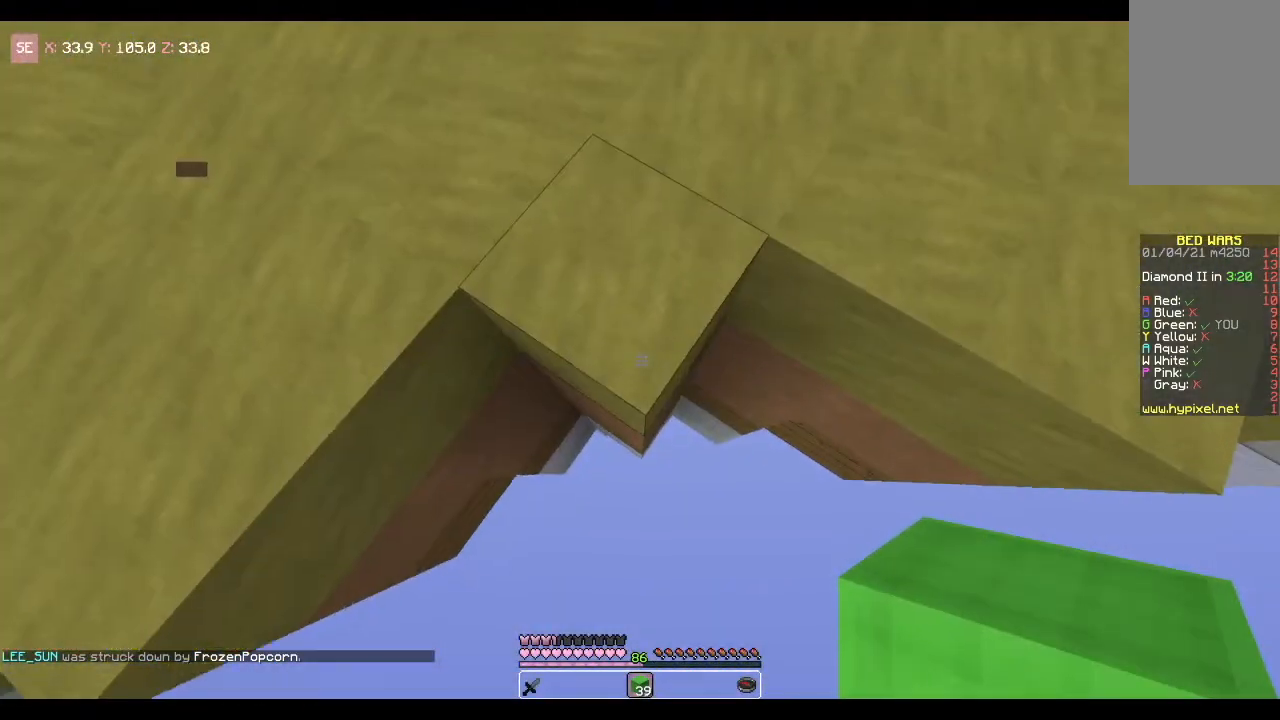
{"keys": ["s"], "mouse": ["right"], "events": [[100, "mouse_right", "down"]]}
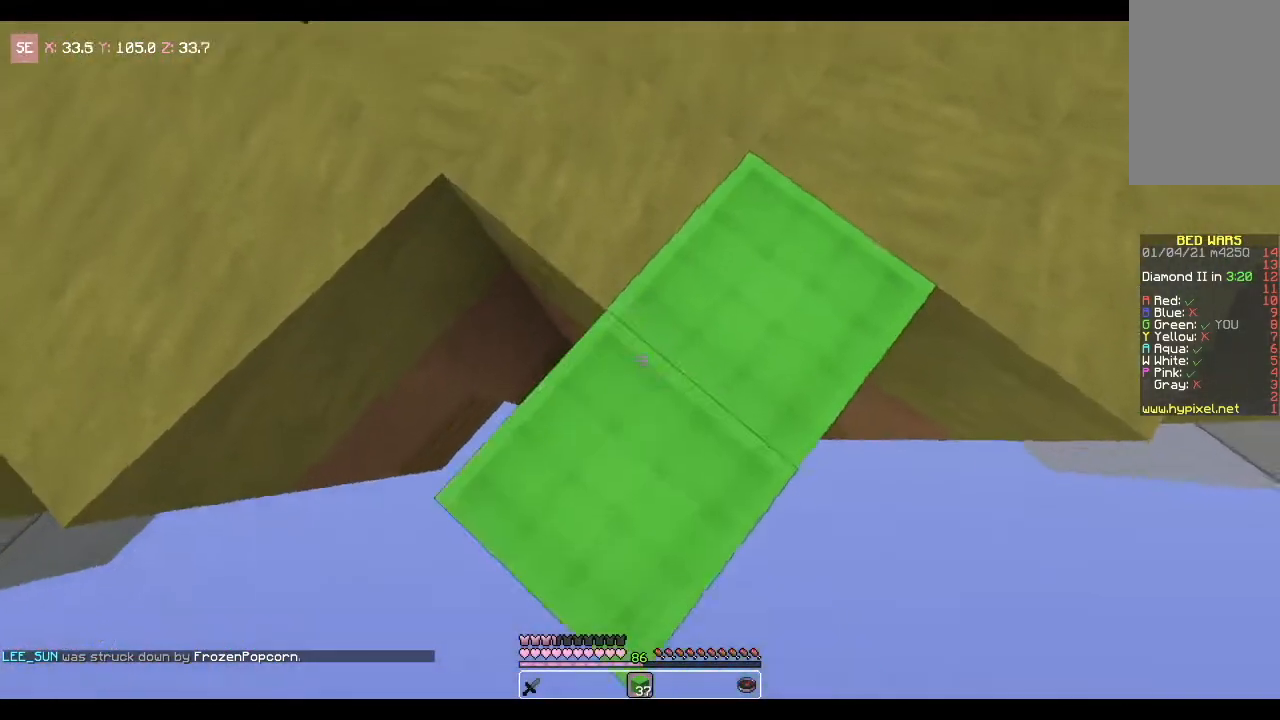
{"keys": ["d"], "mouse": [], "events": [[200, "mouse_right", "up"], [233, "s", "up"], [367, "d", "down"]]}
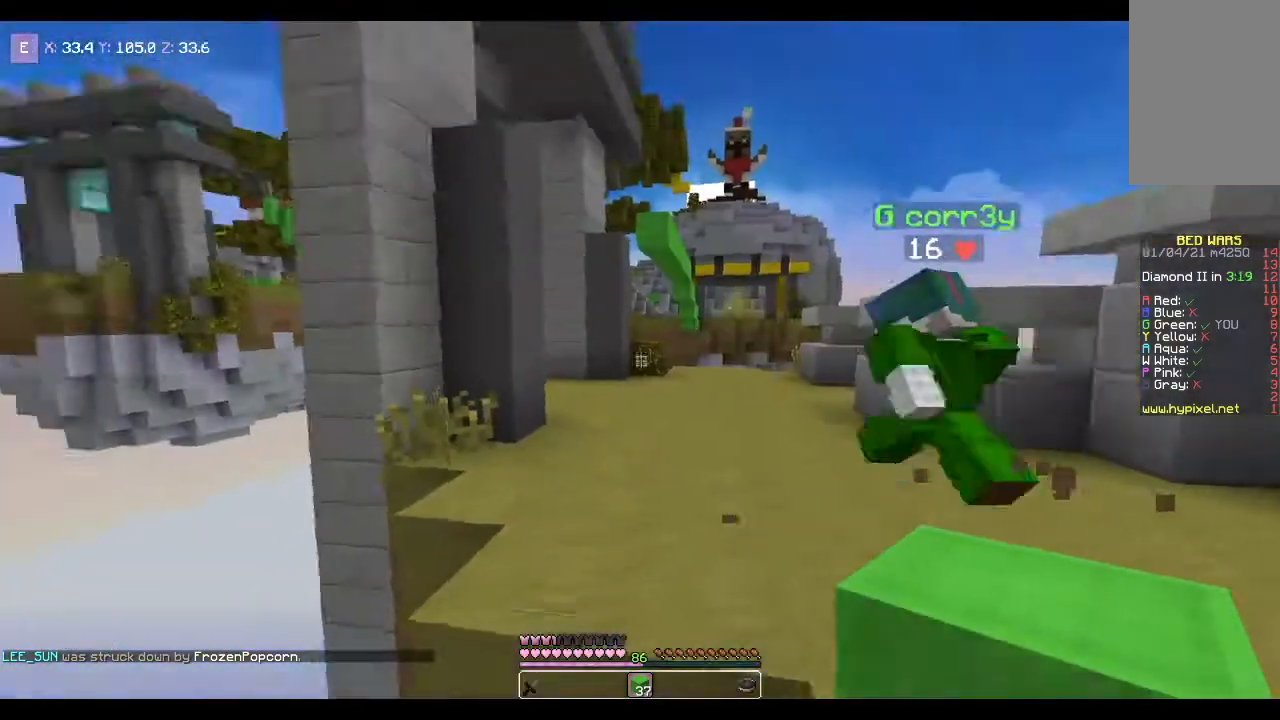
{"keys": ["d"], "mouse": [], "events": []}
===============
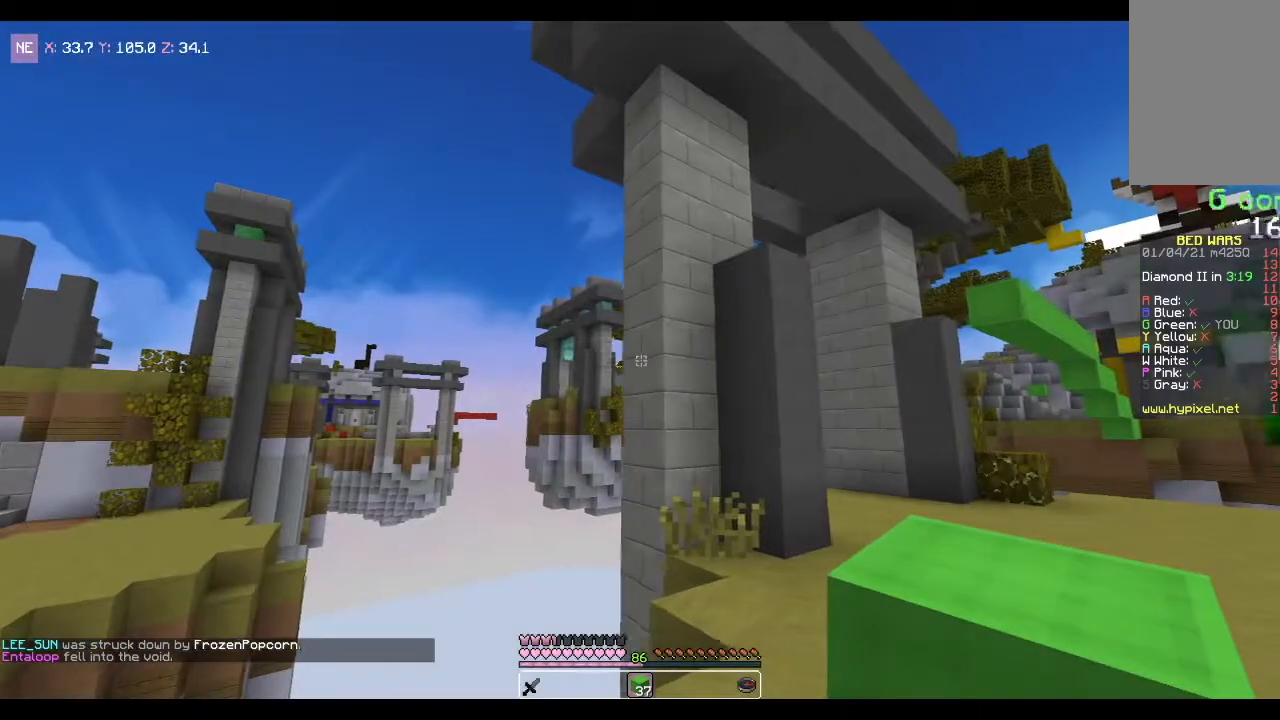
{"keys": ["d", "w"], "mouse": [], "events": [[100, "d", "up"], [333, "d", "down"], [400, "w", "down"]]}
===============
Search the preceding listing for the word "down" and pull out every line that holds it.

## ANSWER TO THE PROBLEM
{"keys": ["s"], "mouse": ["right"], "events": [[100, "mouse_right", "down"]]}
{"keys": ["d"], "mouse": [], "events": [[200, "mouse_right", "up"], [233, "s", "up"], [367, "d", "down"]]}
{"keys": ["d", "w"], "mouse": [], "events": [[100, "d", "up"], [333, "d", "down"], [400, "w", "down"]]}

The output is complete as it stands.